Directive - Only the lines from the line containing "Plumbing & Fittings" to the end of the records, both included, belong in the answer, copied exactly.

Entries supplied -
━━━━

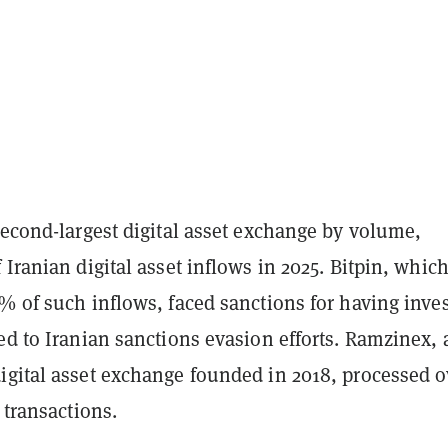
second-largest digital asset exchange by volume,
 Iranian digital asset inflows in 2025. Bitpin, whic
% of such inflows, faced sanctions for having inve
ed to Iranian sanctions evasion efforts. Ramzinex, 
igital asset exchange founded in 2018, processed o
 transactions.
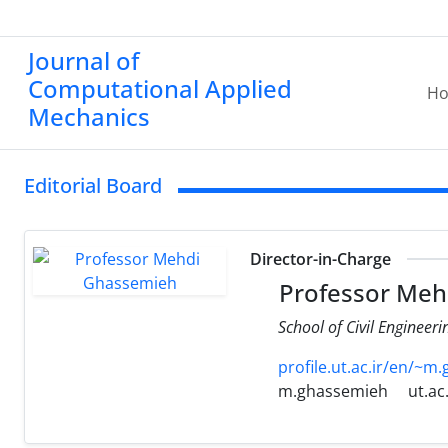
Journal of
Computational Applied
H
Mechanics
Editorial Board
Director-in-Charge
Professor Meh
School of Civil Engineeri
profile.ut.ac.ir/en/~m
m.ghassemieh
ut.ac.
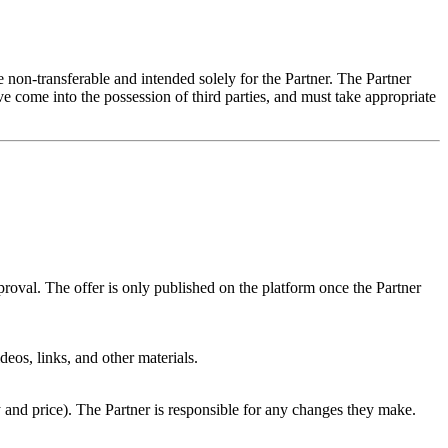
re non-transferable and intended solely for the Partner. The Partner
ve come into the possession of third parties, and must take appropriate
proval. The offer is only published on the platform once the Partner
deos, links, and other materials.
and price). The Partner is responsible for any changes they make.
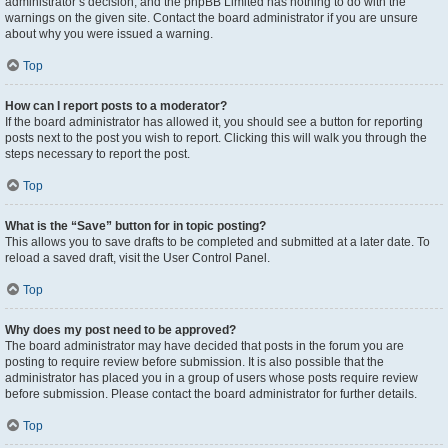
administrator’s decision, and the phpBB Limited has nothing to do with the
warnings on the given site. Contact the board administrator if you are unsure
about why you were issued a warning.
Top
How can I report posts to a moderator?
If the board administrator has allowed it, you should see a button for reporting
posts next to the post you wish to report. Clicking this will walk you through the
steps necessary to report the post.
Top
What is the “Save” button for in topic posting?
This allows you to save drafts to be completed and submitted at a later date. To
reload a saved draft, visit the User Control Panel.
Top
Why does my post need to be approved?
The board administrator may have decided that posts in the forum you are
posting to require review before submission. It is also possible that the
administrator has placed you in a group of users whose posts require review
before submission. Please contact the board administrator for further details.
Top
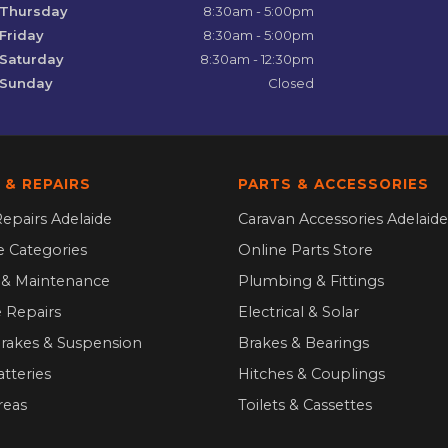
Thursday
8:30am - 5:00pm
Friday
8:30am - 5:00pm
Saturday
8:30am - 12:30pm
Sunday
Closed
 & REPAIRS
PARTS & ACCESSORIES
epairs Adelaide
Caravan Accessories Adelaide
ce Categories
Online Parts Store
g & Maintenance
Plumbing & Fittings
 Repairs
Electrical & Solar
Brakes & Suspension
Brakes & Bearings
atteries
Hitches & Couplings
reas
Toilets & Cassettes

━━━━

Written response -
Plumbing & Fittings
 Repairs
Electrical & Solar
Brakes & Suspension
Brakes & Bearings
atteries
Hitches & Couplings
reas
Toilets & Cassettes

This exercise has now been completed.